• More than 99.7% of DoD contracts are not protested.
  • More than 42% of the protests filed against DoD acquisitions are “effective.”
  • Protests filed at the GAO are closed on average in 41 days.

On December 21, 2017, following the completion of a nearly year-long research study mandated by section 885 of the FY 2017 National Defense Authorization Act (NDAA), the RAND National Defense Research Institute (RAND) released its final report analyzing the DoD bid protest landscape. (Note Pillsbury’s analysis of the most recent NDAA for FY 2018 can be found here.) As part of the study, RAND conducted both a qualitative and quantitative analysis, reviewing nine years of bid protest data and providing perspectives, trends and recommendations for improving the bid protest process.

Differing Perspectives

RAND’s qualitative analysis included both a literature review of published materials and discussions with relevant subject-matter experts from the U.S. government, industry, and the legal sector. Predictably, the RAND study found a vast disparity in how the government and industry viewed the bid protest process. The RAND report noted that DoD personnel expressed “general dissatisfaction” with the current bid protest system while private-sector representatives viewed bid protests as “a healthy component of a transparent acquisition process.”

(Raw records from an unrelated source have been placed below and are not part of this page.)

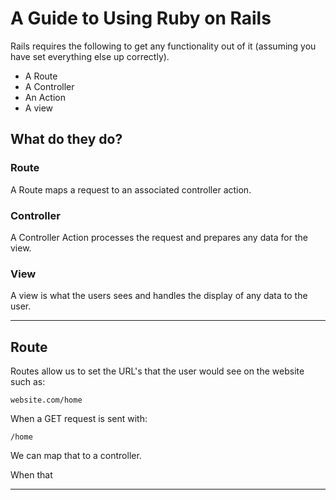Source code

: # A Guide to Using Ruby on Rails

Rails requires the following to get any functionality out of it (assuming you have set everything else up correctly).
+ A Route
+ A Controller
+ An Action
+ A view

## What do they do?

### Route
A Route maps a request to an associated controller action.

### Controller
A Controller Action processes the request and prepares any data for the view.

### View
A view is what the users sees and handles the display of any data to the user.

---
## Route
Routes allow us to set the URL's that the user would see on the website such as:

`website.com/home`

When a GET request is sent with:

`/home`

We can map that to a controller.

When that 

---


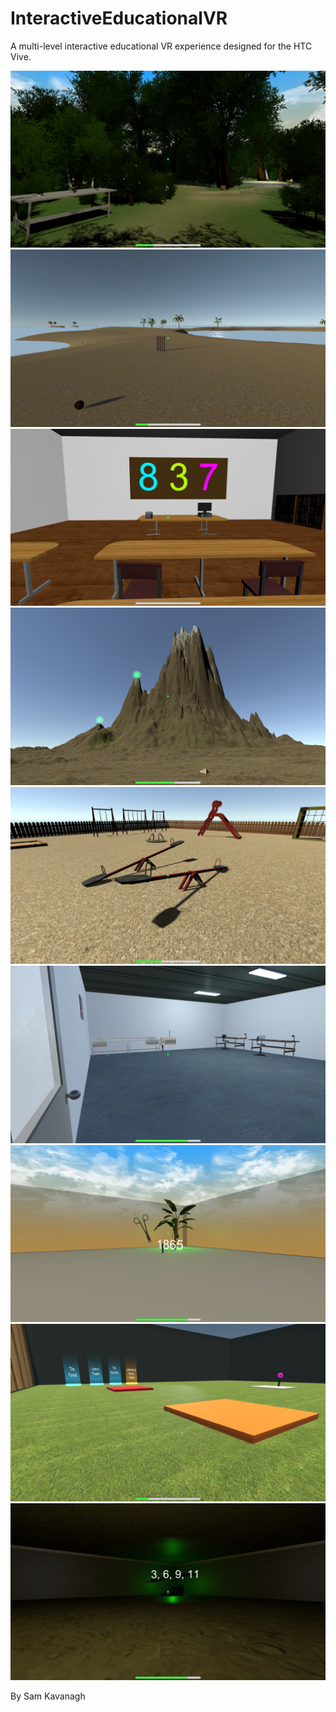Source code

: # InteractiveEducationalVR
A multi-level interactive educational VR  experience designed for the HTC Vive.

![Forest Level](Screenshots/ScreenshotForest.png "Forest Level")
![Forest Level](Screenshots/ScreenshotIsland.png "Forest Level")
![Forest Level](Screenshots/ScreenshotLecture.png "Forest Level")
![Forest Level](Screenshots/ScreenshotMountain.png "Forest Level")
![Forest Level](Screenshots/ScreenshotPlayground.png "Forest Level")
![Forest Level](Screenshots/ScreenshotRoom.png "Forest Level")
![Forest Level](Screenshots/ScreenshotSky.png "Forest Level")
![Forest Level](Screenshots/ScreenshotTutorial.png "Forest Level")
![Forest Level](Screenshots/ScreenshotUnderground.png "Forest Level")

By Sam Kavanagh
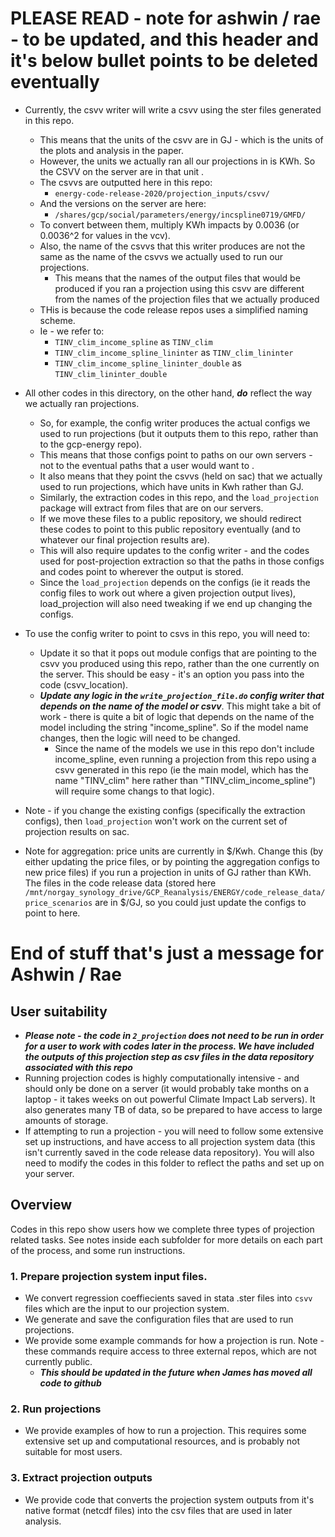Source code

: # PLEASE READ - note for ashwin / rae - to be updated, and this header and it's below bullet points to be deleted eventually
- Currently, the csvv writer will write a csvv using the ster files generated in this repo. 
  - This means that the units of the csvv are in GJ - which is the units of the plots and analysis in the paper. 
  - However, the units we actually ran all our projections in is KWh. So the CSVV on the server are in that unit . 
  - The csvvs are outputted here in this repo:
    - `energy-code-release-2020/projection_inputs/csvv/`
  - And the versions on the server are here: 
    - `/shares/gcp/social/parameters/energy/incspline0719/GMFD/` 
  - To convert between them, multiply KWh impacts by 0.0036 (or 0.0036^2 for values in the vcv).
  - Also, the name of the csvvs that this writer produces are not the same as the name of the csvvs we actually used to run our projections. 
    - This means that the names of the output files that would be produced if you ran a projection using this csvv are different from the names of the projection files that we actually produced
  - THis is because the code release repos uses a simplified naming scheme. 
  - Ie - we refer to:
    - `TINV_clim_income_spline` as `TINV_clim`
    - `TINV_clim_income_spline_lininter` as `TINV_clim_lininter`
    - `TINV_clim_income_spline_lininter_double` as `TINV_clim_lininter_double`

- All other codes in this directory, on the other hand, ***do*** reflect the way we actually ran projections. 
  - So, for example, the config writer produces the actual configs we used to run projections (but it outputs them to this repo, rather than to the gcp-energy repo). 
  - This means that those configs point to paths on our own servers - not to the eventual paths that a user would want to . 
  - It also means that they point the csvvs (held on sac) that we actually used to run projections, which have units in Kwh rather than GJ.
  - Similarly, the extraction codes in this repo, and the `load_projection` package will extract from files that are on our servers. 
  - If we move these files to a public repository, we should redirect these codes to point to this public repository eventually (and to whatever our final projection results are). 
  - This will also require updates to the config writer - and the codes used for post-projection extraction so that the paths in those configs and codes point to wherever the output is stored. 
  - Since the `load_projection` depends on the configs (ie it reads the config files to work out where a given projection output lives), load_projection will also need tweaking
if we end up changing the configs.

- To use the config writer to point to csvs in this repo, you will need to:
  - Update it so that it pops out module configs that are pointing to the csvv you produced using this repo, rather than the one currently on the server. This should be easy - it's an option you pass into the code (csvv_location).
  - ***Update any logic in the `write_projection_file.do` config writer that depends on the name of the model or csvv***. This might take a bit of work - there is quite a bit of logic that depends on 
 the name of the model including the string "income_spline". So if the model name changes, then the logic will need to be changed. 
    - Since the name of the models we use in this repo don't include income_spline, even running a projection from this repo using a csvv
 generated in this repo (ie the main model, which has the name "TINV_clim" here rather than "TINV_clim_income_spline") will require some changs to that logic).
 
 - Note - if you change the existing configs (specifically the extraction configs), then `load_projection` won't work on the current set of projection results on sac. 

- Note for aggregation: price units are currently in $/Kwh. Change this (by either updating the price files, or by pointing the aggregation configs to new price files) if you run a projection 
in units of GJ rather than KWh. The files in the code release data (stored here `/mnt/norgay_synology_drive/GCP_Reanalysis/ENERGY/code_release_data/price_scenarios` are in $/GJ, so you could just update the configs to point to here. 

# End of stuff that's just a message for Ashwin / Rae
  
## User suitability 

- ***Please note - the code in `2_projection` does not need to be run in order for a user to work with codes later in the process.
We have included the outputs of this projection step as csv files in the data repository associated with this repo***
- Running projection codes is highly computationally intensive - and should only be done on a server (it would probably take months on a laptop - it takes weeks on out powerful Climate Impact Lab servers). It also generates many TB of data, so be prepared to have access to large amounts of storage. 
- If attempting to run a projection - you will need to follow some extensive set up instructions, and have access to all projection system data (this isn't currently saved in the
code release data repository). You will also need to modify the codes in this folder to reflect the paths and set up on your server.

## Overview

Codes in this repo show users how we complete three types of projection related tasks. See notes inside each subfolder for more details on each part of the process, and some run instructions. 

### 1. Prepare projection system input files.
- We convert regression coeffiecients saved in stata .ster files into `csvv` files which are the input to our projection system. 
- We generate and save the configuration files that are used to run projections.
- We provide some example commands for how a projection is run. Note - these commands require access to three external repos, which are not currently public. 
  - ***This should be updated in the future when James has moved all code to github***

### 2. Run projections
- We provide examples of how to run a projection. This requires some extensive set up and computational resources, and is probably not suitable for most users. 

### 3. Extract projection outputs
- We provide code that converts the projection system outputs from it's native format (netcdf files) into the csv files that are used in later analysis. 

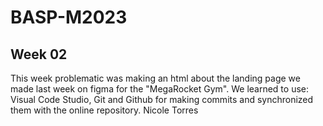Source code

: # BASP-M2023
## Week 02
This week problematic was making an html about the landing page we made last week on figma for the "MegaRocket Gym". We learned to use: Visual Code Studio, Git and Github for making commits and synchronized them with the online repository. 
Nicole Torres
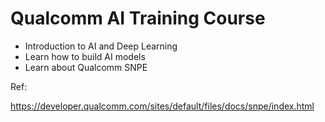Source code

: # Qualcomm AI Training Course
 - Introduction to AI and Deep Learning
 - Learn how to build AI models
 - Learn about Qualcomm SNPE

Ref:

https://developer.qualcomm.com/sites/default/files/docs/snpe/index.html 
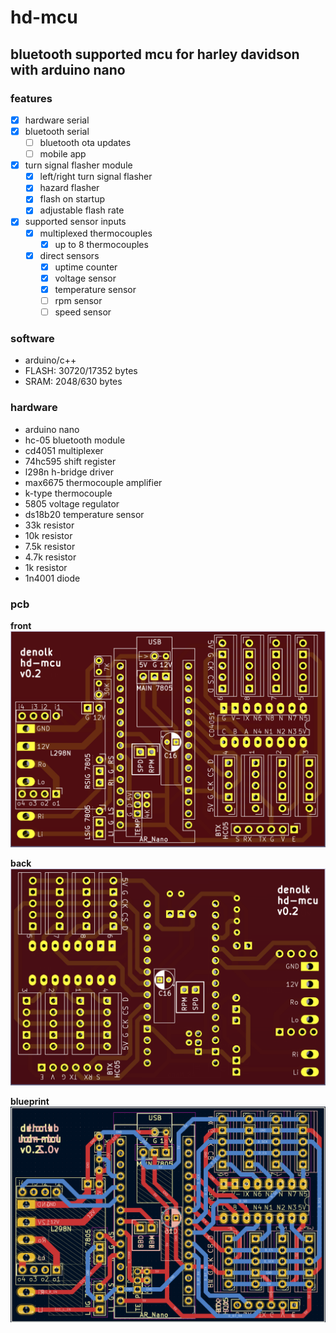 # hd-mcu

## bluetooth supported mcu for harley davidson with arduino nano

### features

- [x] hardware serial
- [x] bluetooth serial
  - [ ] bluetooth ota updates
  - [ ] mobile app
- [x] turn signal flasher module
  - [x] left/right turn signal flasher
  - [x] hazard flasher
  - [x] flash on startup
  - [x] adjustable flash rate
- [x] supported sensor inputs
  - [x] multiplexed thermocouples
    - [x] up to 8 thermocouples
  - [x] direct sensors
    - [x] uptime counter
    - [x] voltage sensor
    - [x] temperature sensor
    - [ ] rpm sensor
    - [ ] speed sensor

### software

- arduino/c++
- FLASH: 30720/17352 bytes
- SRAM: 2048/630 bytes

### hardware

- arduino nano
- hc-05 bluetooth module
- cd4051 multiplexer
- 74hc595 shift register
- l298n h-bridge driver
- max6675 thermocouple amplifier
- k-type thermocouple
- 5805 voltage regulator
- ds18b20 temperature sensor
- 33k resistor
- 10k resistor
- 7.5k resistor
- 4.7k resistor
- 1k resistor
- 1n4001 diode

### pcb

**front**
![front](../pcb/nano-hd-mcu-v2/pcb-front.png)

**back**
![back](../pcb/nano-hd-mcu-v2/pcb-back.png)

**blueprint**
![raw](../pcb/nano-hd-mcu-v2/pcb-blueprint.png)
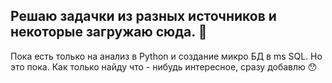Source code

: ## Решаю задачки из разных источников и некоторые загружаю сюда. :ghost:
Пока есть только на анализ в Python и создание микро БД в ms SQL. Но это пока. Как только найду что - нибудь интересное, сразу добавлю :hushed:
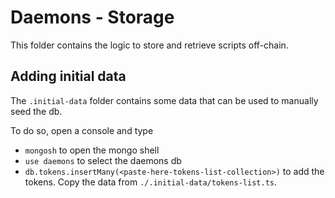 # Daemons - Storage

This folder contains the logic to store and retrieve scripts off-chain.


## Adding initial data

The `.initial-data` folder contains some data that can be used to manually seed the db.

To do so, open a console and type

- `mongosh` to open the mongo shell
- `use daemons` to select the daemons db
- `db.tokens.insertMany(<paste-here-tokens-list-collection>)` to add the tokens. Copy the data from `./.initial-data/tokens-list.ts`.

The perception among DoD personnel was that contractors could unfairly impede timely awards with bid protests because: (1) contractors could file protests based on “weak” allegations, (2) contractors had too much time to protest, and (3) the protests themselves took too long to resolve.

In contrast, industry representatives argued that protests served to “hold the government accountable” and shed light on the award decision. Industry stakeholders interviewed for the RAND study noted that the poor quality of debriefings, characterized as “skimpy,” “adversarial” and “evasive,” contributed to an increased likelihood of protest.

Interesting Findings

The RAND study’s quantitative analysis compiled procurement and bid protest data from the Government Accountability Office (GAO), U.S. Court of Federal Claims (COFC), Congressional Research Service, and Federal Procurement Data System, highlighting insights and tends. Although the data showed an increase in DoD protests over time, the overall percentage of DoD contracts protested was less than 0.3 percent, a figure leading RAND to conclude that bid protests are “exceedingly uncommon” for DoD procurements. The RAND study noted that among the various ranges of contract values identified by the GAO, the most protests were filed for acquisitions valued between $100,000 and $5 million, although the percentage of protests per procurement increase at higher contract values.

Further, despite the increase in protests in the analyzed years between FY 2008 and FY 2016, the RAND study found that the effectiveness rate of GAO bid protests, i.e. the number of protest actions that were either sustained or resulted in corrective action relative to all protest actions (excluding requests for reconsideration) had remained steady, hovering around 42%. This stability of the bid protest effectiveness rate led RAND to conclude that “firms are not likely to protest without merit.”

Another interesting finding in the RAND study was the high number of small business protests. More than half of protest actions at both the GAO and COFC were brought by small business protesters. Although small business protests were more common, they were also less likely to be effective and more likely to be dismissed for legal insufficiency.

The RAND study also found:

  • Almost 27% of the GAO protests were pre-award protests.
  • 70% of incumbents’ protests for task orders are effective.
  • DoD overrides less than 2% of the acquisitions that are stayed by a GAO protest.
  • In nine years of GAO protests, only one request for reconsideration was granted.

Recommendations from the RAND Study

The key recommendations from the RAND study are:

  • Increase the quality of post-award debriefings.
  • Use caution in considering reductions to the GAO’s decision deadline that is already tight.
  • Use caution in considering further restrictions to task-order bid protests, because these protests have been found effective.
  • Implement an expedited process for adjudicating what are essentially “small claims”—protests of procurement contracts less than $100k.
  • Improve the protest process for small business, possibly by requiring legal counsel.
  • Collect additional data to inform future bid protest process “reforms.”

Conclusion

The recommendations from the RAND study, while limited, are sound. An increase in the quality of debriefings would almost certainly decrease the number of bid protests that are already “exceedingly uncommon.” Further, limiting the GAO’s decision timeline would be impracticable, based upon the tight constraints already placed on the system. Indeed, the tight 10-calendar day deadline for filing bid protests and insufficient quality of debriefings are probably key contributors to the government’s perception of contractors filing “weak” allegations.

Similarly, further limitations for task order protests that have an overall higher rate of effectiveness would make little sense. Substantial dollar amounts are awarded via these task orders, and the protest process provides a critical oversight function that is necessary to enhance transparency and confidence in the federal acquisition system. While an expedited system for protesting low-dollar value procurements seems logical, it remains to be seen how such process could be effectively implemented.

Further consideration regarding how to improve the protest process for small businesses without counsel is warranted, including providing information regarding the jurisdictional rules for filing a protest. Finally, the procuring agencies should collect additional data on protest actions to inform future protest process initiatives, so that such reforms are based upon data, rather than potentially misguided anecdotes.